44. "Inference is not the inverse of a hypothesis test."

45. "I hope she's plugging my work in her classes!" (after describing Jennifer's work on causal inference)

46. (on priors) "They don't have to be weakly informative. They can just be shitty."

47. "You can't stand on the beach of the sea of uncertainty with the waves lapping at your ankles. You have to jump into the sea and stick your head underwater and blow some bubbles."

48. "Learn--that's a trendy word."

49. "Inference is normal science. Model-checking is revolutionary science."

50. "Why is this chapter different from all other chapters?" (modeling accounting for data collection)

51. "Whites, . . . , blacks, Hispanics, and most of the people in this room." (reading the race categories on a graph)

52. "You guys in the back probably think I play to the front row because they laugh at my jokes. But you all could have sat in the front row instead of row 14 or whatever! You don't have to show your kiddy card!"

53. "Maybe we think there's nothing going on because it's education research." (prior beliefs about treatment effects)

54. "It's so great when you guys laugh--it's like blood to a vampire!"

55. "This is a textbook way too. It's just my textbook."

56. "Survey weights are like McDonald's chicken nuggets--you don't know what goes into them."

57. "It's okay to let that thing be zero because it's gettin' exp'd."

58. "Before you do anything, you gotta take the . . . you gotta take the . . . " [draws a hangman with three letters for L-O-G]

59. "You take the log so fast that you don't even see the actual data. Plus you take the log because you can, because they're all positive."

60. "Mathematics and computer science are the only two rigorous things left in this society."

61. "Rubin calls this `sampling importance resampling', which is silly because once you say resampling, you must have sampled already. It's like you say e4. You don't say e2 to e4 because of course it was at e2, it's not like it was at e3! [beat] I guess e4 is old-fashioned nowadays. I guess I should do something like g3."

62. "If someone's going to be unfairly attacked, I'd rather it not be me."

63. "Because cubicity is closed under addition--doesn't that sound good?"

64. "Tensor products, which are some sort of product. . . of tensors, I believe."

65. "Sergiy seems like a more serious lecturer, which is good, you get the soft jokes now and then next semester it's time to learn some shit."

66. "You're not going to go to heaven because you only needed two." (on the number of mixture components to include)

67. "I've never done it. I just read about it in my own book."

68. (Someone asks how to compare models. Gelman writes in giant letters: OUT OF SAMPLE PREDICTION ERROR.) "So there's that."

69. "Better to have analyzed and lost than never to have analyzed the data at all."

70. "Hierarchical models: just like what you did before, but the standard errors are a little bit fatter."

71. "Political scientists have no pride. They'll use anything that works. Or doesn't work--it's not like they would know."

72. "You take what someone is doing and pretend they're being Bayesian."

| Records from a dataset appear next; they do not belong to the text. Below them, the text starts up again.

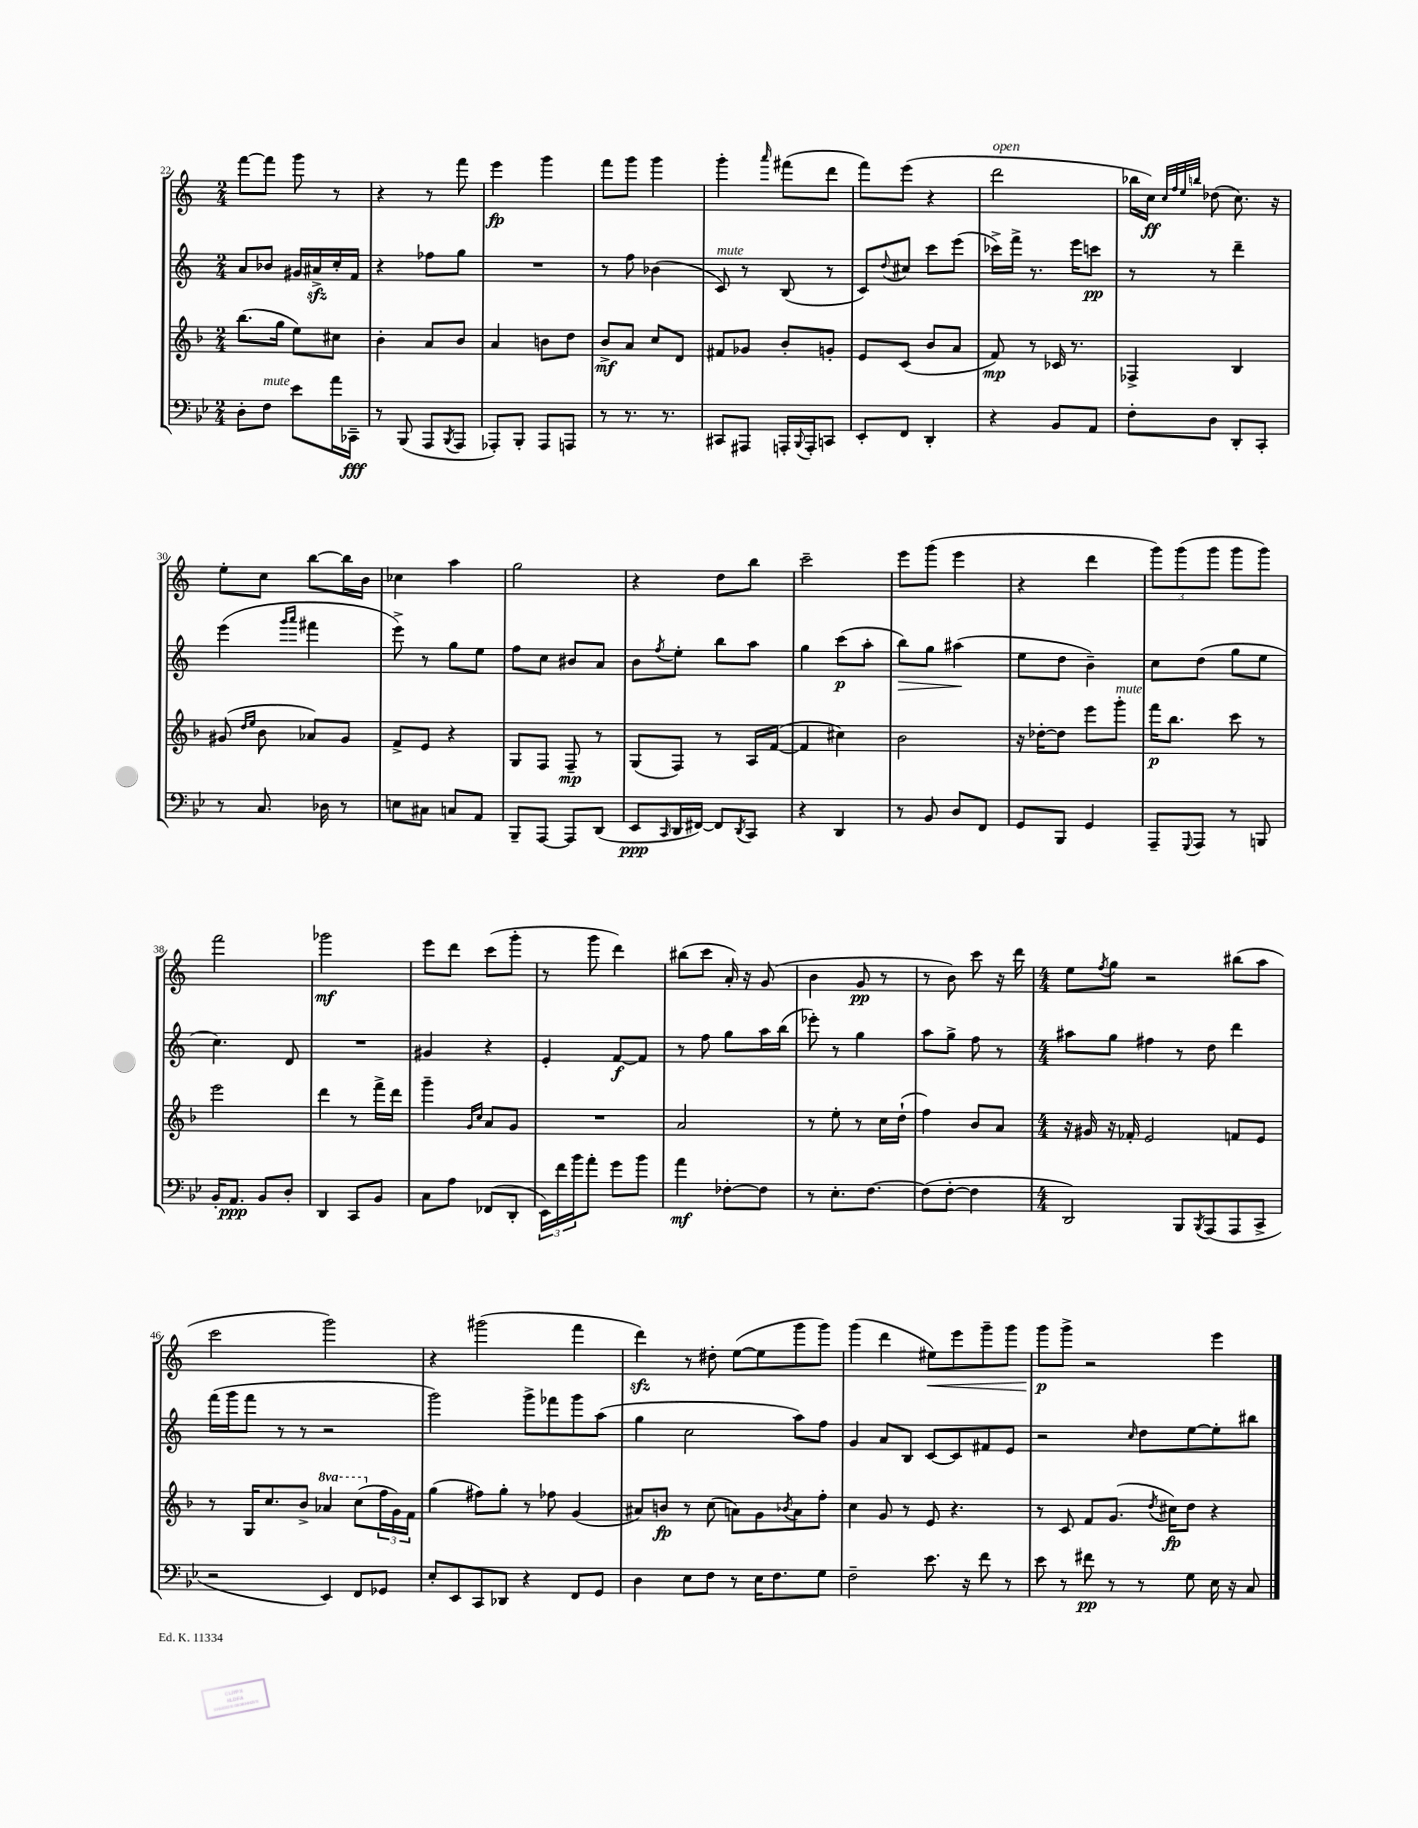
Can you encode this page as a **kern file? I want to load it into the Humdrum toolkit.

**kern	**dynam	**kern	**dynam	**kern	**dynam	**kern	**dynam
*part4	*part4	*part3	*part3	*part2	*part2	*part1	*part1
*staff4	*staff4	*staff3	*staff3	*staff2	*staff2	*staff1	*staff1
*clefF4	*	*clefG2	*	*clefG2	*	*clefG2	*
*k[b-e-]	*	*k[b-]	*	*k[]	*	*k[]	*
*M2/4	*	*M2/4	*	*M2/4	*	*M2/4	*
=22	=22	=22	=22	=22	=22	=22	=22
8D'\L	.	(8.bb-\L	.	8a/L	.	[8fff\L	.
!LO:TX:a:i:t=mute	!	!	!	!	!	!	!
8F\J	.	.	.	8b-X/J	.	8fff\J]	.
.	.	16gg\Jk	.	.	.	.	.
8e-\L	.	8ee\L)	.	16g#X/LL	.	8ggg\	.
.	.	.	.	16a#Xzz^/	.	.	.
16a\L	.	8cc#X\J	.	16cc'/	.	8r	.
16CC-X~\JJ	fff	.	.	16f/JJ	.	.	.
=23	=23	=23	=23	=23	=23	=23	=23
8r	.	4b-'\	.	4r	.	4r	.
(8BBB-/	.	.	.	.	.	.	.
8AAA/L	.	8a/L	.	8ff-X\L	.	8r	.
8qBBB-/	.	.	.	.	.	.	.
8AAA/J	.	8b-/J	.	8gg\J	.	8fff\	.
=24	=24	=24	=24	=24	=24	=24	=24
8AAA-X'/L)	.	4a/	.	2r	.	4eee\	fp
8BBB-'/J	.	.	.	.	.	.	.
8AAA-/L	.	8bn\L	.	.	.	4ggg\	.
8AAAn/J	.	8dd\J	.	.	.	.	.
=25	=25	=25	=25	=25	=25	=25	=25
8r	.	8b-^/L	mf	8r	.	8fff\L	.
8.r	.	8a/J	.	8ff\	.	8ggg\J	.
.	.	8cc/L	.	(4b-X\	.	4ggg\	.
8.r	.	.	.	.	.	.	.
.	.	8d/J	.	.	.	.	.
=26	=26	=26	=26	=26	=26	=26	=26
!	!	!	!	!LO:TX:a:i:t=mute	!	!	!
8CC#X/L	.	8f#X/L	.	8c/)	.	4ggg'\	.
8AAA#X/J	.	8g-X/J	.	8r	.	.	.
.	.	.	.	.	.	16qqaaa/	.
16AAAn'/LL	.	8b-'/L	.	(8B/	.	(8fff#X\L	.
8qqBBB-/	.	.	.	.	.	.	.
16AAA'/J	.	.	.	.	.	.	.
8CCn/J	.	8gn'/J	.	8r	.	8ddd\J	.
=27	=27	=27	=27	=27	=27	=27	=27
8EE-'/L	.	8e/L	.	8c/L)	.	8fff\L)	.
.	.	.	.	8qqdd/	.	.	.
8FF/J	.	(8c/J	.	8cc#X/J	.	(8eee\J	.
4DD'/	.	8b-/L	.	8ccc\L	.	4r	.
.	.	8a/J	.	(8eee\J	.	.	.
=28	=28	=28	=28	=28	=28	=28	=28
!	!	!	!	!	!	!LO:TX:a:i:t=open	!
4r	.	8f/)	mp	16ccc-X^\LL)	.	2ddd\	.
.	.	.	.	16fff^\JJ	.	.	.
.	.	8r	.	8.r	.	.	.
8BB-/L	.	16c-X/	.	.	.	.	.
.	.	8.r	.	16eee\KL	.	.	.
8AA/J	.	.	.	8cccn\J	pp	.	.
=29	=29	=29	=29	=29	=29	=29	=29
8F'\L	.	4F-X^/	.	8r	.	16bb-X\LL	.
.	.	.	.	.	.	16cc\JJ)	ff
.	.	.	.	.	.	32qqcc/LLL	.
.	.	.	.	.	.	32qqff/	.
.	.	.	.	.	.	32qqee/	.
.	.	.	.	.	.	32qqbbn/JJJ	.
8D\J	.	.	.	8r	.	(8dd-X\	.
8DD'/L	.	4B-/	.	4ddd~\	.	8.cc\)	.
8CC'/J	.	.	.	.	.	.	.
.	.	.	.	.	.	16r	.
!!LO:LB:g=z
=30	=30	=30	=30	=30	=30	=30	=30
8r	.	(8g#X/	.	(4eee\	.	8ee'\L	.
.	.	16qqdd/LL	.	.	.	.	.
.	.	16qqee/JJ	.	.	.	.	.
8.C/	.	8b-\	.	.	.	8cc\J	.
.	.	.	.	16qqggg/LL	.	.	.
.	.	.	.	16qqaaa/JJ	.	.	.
.	.	8a-X/L)	.	4fff#X\	.	[8bb\L	.
16D-X\	.	.	.	.	.	.	.
8r	.	8g#/J	.	.	.	16bb\L]	.
.	.	.	.	.	.	16b\JJ	.
=31	=31	=31	=31	=31	=31	=31	=31
8En\L	.	8f^/L	.	8eee^\)	.	4cc-X\	.
8C#X\J	.	8e/J	.	8r	.	.	.
8Cn/L	.	4r	.	8gg\L	.	4aa\	.
8AA/J	.	.	.	8ee\J	.	.	.
=32	=32	=32	=32	=32	=32	=32	=32
8BBB-~/L	.	8G/L	.	8ff\L	.	2gg\	.
[8AAA/J	.	8F/J	.	8cc\J	.	.	.
8AAA/L]	.	8F~/	mp	8b#X/L	.	.	.
(8DD/J	.	8r	.	8a/J	.	.	.
=33	=33	=33	=33	=33	=33	=33	=33
8EE-/L	ppp	(8G/L	.	8b\L	.	4r	.
16qqCC/	.	.	.	8qff/	.	.	.
16DD/L	.	8F/J)	.	8ee'\J	.	.	.
[16FF#X/JJ)	.	.	.	.	.	.	.
8FF#/L]	.	8r	.	8bb\L	.	8dd\L	.
8qDD/	.	.	.	.	.	.	.
8CC/J	.	16A/LL	.	8aa\J	.	8bb\J	.
.	.	([16f/JJ	.	.	.	.	.
=34	=34	=34	=34	=34	=34	=34	=34
4r	.	4f/]	.	4gg\	.	2ccc~\	.
4DD/	.	4cc#X\)	.	(8ccc\L	p	.	.
.	.	.	.	8aa'\J	.	.	.
=35	=35	=35	=35	=35	=35	=35	=35
!	!	!	!	!	!LO:HP:b	!	!
8r	.	2b-\	.	8bb\L)	>	8eee\L	.
8BB-/	.	.	.	8gg\J	.	(8ggg\J	.
8D/L	.	.	.	(4aa#X\	.	4eee\	.
8FF/J	.	.	.	.	.	.	.
.	.	.	.	.	]	.	.
=36	=36	=36	=36	=36	=36	=36	=36
8GG/L	.	16r	.	8ee\L	.	4r	.
.	.	[16dd-X'\KL	.	.	.	.	.
8BBB-/J	.	8dd-\J]	.	8dd\J	.	.	.
4GG/	.	8eee\L	.	4b~\)	.	4ddd\	.
!	!	!LO:TX:a:i:t=mute	!	!	!	!	!
.	.	8ggg'\J	.	.	.	.	.
=37	=37	=37	=37	=37	=37	=37	=37
8AAA~/L	.	16fff\KL	p	8cc\L	.	12ggg\L)	.
.	.	8.bb-\J	.	.	.	.	.
.	.	.	.	.	.	(12ggg\	.
8qqGGG/	.	.	.	.	.	.	.
8AAA/J	.	.	.	(8dd\J	.	.	.
.	.	.	.	.	.	12ggg\J	.
8r	.	8ccc\	.	8gg\L	.	8ggg\L	.
8BBBn/	.	8r	.	8ee\J	.	8ggg\J)	.
!!LO:LB:g=z
=38	=38	=38	=38	=38	=38	=38	=38
16BB-'/KL	.	2eee\	.	4.cc\)	.	2fff\	.
8.AA/J	ppp	.	.	.	.	.	.
8BB-/L	.	.	.	.	.	.	.
8D'/J	.	.	.	8d/	.	.	.
=39	=39	=39	=39	=39	=39	=39	=39
4DD/	.	4ddd\	.	2r	.	2ggg-X\	mf
8CC/L	.	8r	.	.	.	.	.
8BB-/J	.	16fff^\LL	.	.	.	.	.
.	.	16ddd\JJ	.	.	.	.	.
=40	=40	=40	=40	=40	=40	=40	=40
8C\L	.	4ggg~\	.	4g#X/	.	8eee\L	.
8A\J	.	.	.	.	.	8ddd\J	.
.	.	16qqg/LL	.	.	.	.	.
.	.	16qqcc/JJ	.	.	.	.	.
(8FF-X/L	.	8a/L	.	4r	.	(8ccc\L	.
8DD'/J	.	8g/J	.	.	.	8ggg'\J	.
=41	=41	=41	=41	=41	=41	=41	=41
24EE-\LL)	.	2r	.	4e'/	.	8r	.
24f\	.	.	.	.	.	.	.
24b-\J	.	.	.	.	.	.	.
8a'\J	.	.	.	.	.	8ggg\	.
8g\L	.	.	.	[8f/L	f	4ddd\)	.
8b-\J	.	.	.	8f/J]	.	.	.
=42	=42	=42	=42	=42	=42	=42	=42
4a\	mf	2a/	.	8r	.	(8bb#X\L	.
.	.	.	.	8ff\	.	8ccc\J	.
[8F-X'\L	.	.	.	8gg\L	.	16a'/)	.
.	.	.	.	.	.	16r	.
8F-\J]	.	.	.	16aa\L	.	(8g/	.
.	.	.	.	(16bb\JJ	.	.	.
=43	=43	=43	=43	=43	=43	=43	=43
8r	.	8r	.	8eee-X'\)	.	4b\	.
8.E-'\L	.	8ee'\	.	8r	.	.	.
.	.	8r	.	4gg\	.	8g/	pp
[8.F\J	.	.	.	.	.	.	.
.	.	16cc\LL	.	.	.	8r	.
.	.	(16dd`\JJ	.	.	.	.	.
=44	=44	=44	=44	=44	=44	=44	=44
(8F\L]	.	4ff\)	.	8aa\L	.	8r	.
[8F'\J	.	.	.	8gg^\J	.	8b\)	.
4F\]	.	8b-/L	.	8ff\	.	8ccc\	.
.	.	8a/J	.	8r	.	16r	.
.	.	.	.	.	.	16ddd\	.
=45	=45	=45	=45	=45	=45	=45	=45
*M4/4	*	*M4/4	*	*M4/4	*	*M4/4	*
2DD/)	.	16r	.	8aa#X\L	.	8ee\L	.
.	.	16g#X/	.	.	.	.	.
.	.	.	.	.	.	8qff/	.
.	.	16r	.	8gg\J	.	8gg\J	.
.	.	16f-X'/	.	.	.	.	.
.	.	2e/	.	4ff#X\	.	2r	.
8BBB-/L	.	.	.	8r	.	.	.
8qBBB-/	.	.	.	.	.	.	.
(8AAA/	.	.	.	8dd\	.	.	.
8AAA/	.	8fn/L	.	4ddd\	.	(8bb#X\L	.
8CC^/J	.	8e/J	.	.	.	8aa\J	.
!!LO:LB:g=z
=46	=46	=46	=46	=46	=46	=46	=46
2r	.	8r	.	(16fff\LL	.	2ccc\	.
.	.	.	.	16ggg\J	.	.	.
.	.	16G/KL	.	8fff\J	.	.	.
.	.	8.cc/	.	.	.	.	.
.	.	.	.	8r	.	.	.
.	.	8b-^/J	.	8r	.	.	.
*	*	*8va	*	*	*	*	*
4EE-/)	.	4aa-X/	.	2r	.	2ggg\)	.
8FF/L	.	(8ccc\L	.	.	.	.	.
*	*	*X8va	*	*	*	*	*
8GG-X/J	.	24ff\L	.	.	.	.	.
.	.	24g\)	.	.	.	.	.
.	.	24f\JJ	.	.	.	.	.
=47	=47	=47	=47	=47	=47	=47	=47
8E-'/L	.	(4gg\	.	2ggg\)	.	4r	.
8EE-/	.	.	.	.	.	.	.
8CC/	.	8ff#X\L)	.	.	.	(2ggg#X\	.
8DD-X/J	.	8gg'\J	.	.	.	.	.
4r	.	8r	.	8ggg^\L	.	.	.
.	.	8ff-X\	.	8fff-X\	.	.	.
8FF/L	.	(4g/	.	8ggg\	.	4fff\	.
8GG/J	.	.	.	(8aa\J	.	.	.
=48	=48	=48	=48	=48	=48	=48	=48
4D\	.	8a#X/L)	.	4gg\	.	4dddzz\)	.
.	.	8bn/J	fp	.	.	.	.
8E-\L	.	8r	.	2cc\	.	8r	.
8F\J	.	(8cc\	.	.	.	8dd#X'\	.
8r	.	8an\L)	.	.	.	([8ee\L	.
16E-\KL	.	8g\	.	.	.	8ee\]	.
8.F\	.	.	.	.	.	.	.
.	.	8qb-X/	.	.	.	.	.
.	.	8a\	.	8aa\L)	.	8ggg\	.
8G\J	.	8ff'\J	.	8ff\J	.	8ggg\J)	.
=49	=49	=49	=49	=49	=49	=49	=49
2F~\	.	4cc\	.	4g/	.	(4ggg\	.
.	.	8g/	.	8a/L	.	4ddd\	.
.	.	8r	.	8B/J	.	.	.
!	!	!	!	!	!	!	!LO:HP:b
8.e-\	.	8e/	.	[8c/L	.	8ee#X\L)	<
.	.	4.r	.	8c/]	.	8eee\	.
16r	.	.	.	.	.	.	.
8f\	.	.	.	8f#X/	.	8ggg~\	.
8r	.	.	.	8e/J	.	8ggg\J	.
=50	=50	=50	=50	=50	=50	=50	=50
8e-\	.	8r	.	2r	.	8ggg\L	p
8r	.	8c/	.	.	.	8ggg^\J	[
8f#X\	pp	8f/L	.	.	.	2r	.
8r	.	(8.g/J	.	.	.	.	.
.	.	.	.	16qqcc/	.	.	.
8r	.	.	.	8dd\L	.	.	.
.	.	8qdd/	.	.	.	.	.
.	.	16cc#X\KL)	fp	.	.	.	.
8G\	.	8dd\J	.	[8ee\	.	.	.
16E-\	.	4r	.	8ee'\]	.	4eee\	.
16r	.	.	.	.	.	.	.
8C/	.	.	.	8bb#X\J	.	.	.
==	==	==	==	==	==	==	==
*-	*-	*-	*-	*-	*-	*-	*-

73. "The full name of theoretical statistics is the theory of applied statistics."

74. "Statistics is applied statistics."

75. "The gambler's ruin problem, that's a theory about what happens when you're a gambler."

76. "Like he advocated plotting a rootogram instead of a histogram. You take the square root of the counts, because if the counts follow a Poisson and you . . . [gasps, covers mouth] oops, I said Poisson!" (Tukey covers his tracks so you only see the procedure, not the model)

77. "A Bayesian version will usually make things better."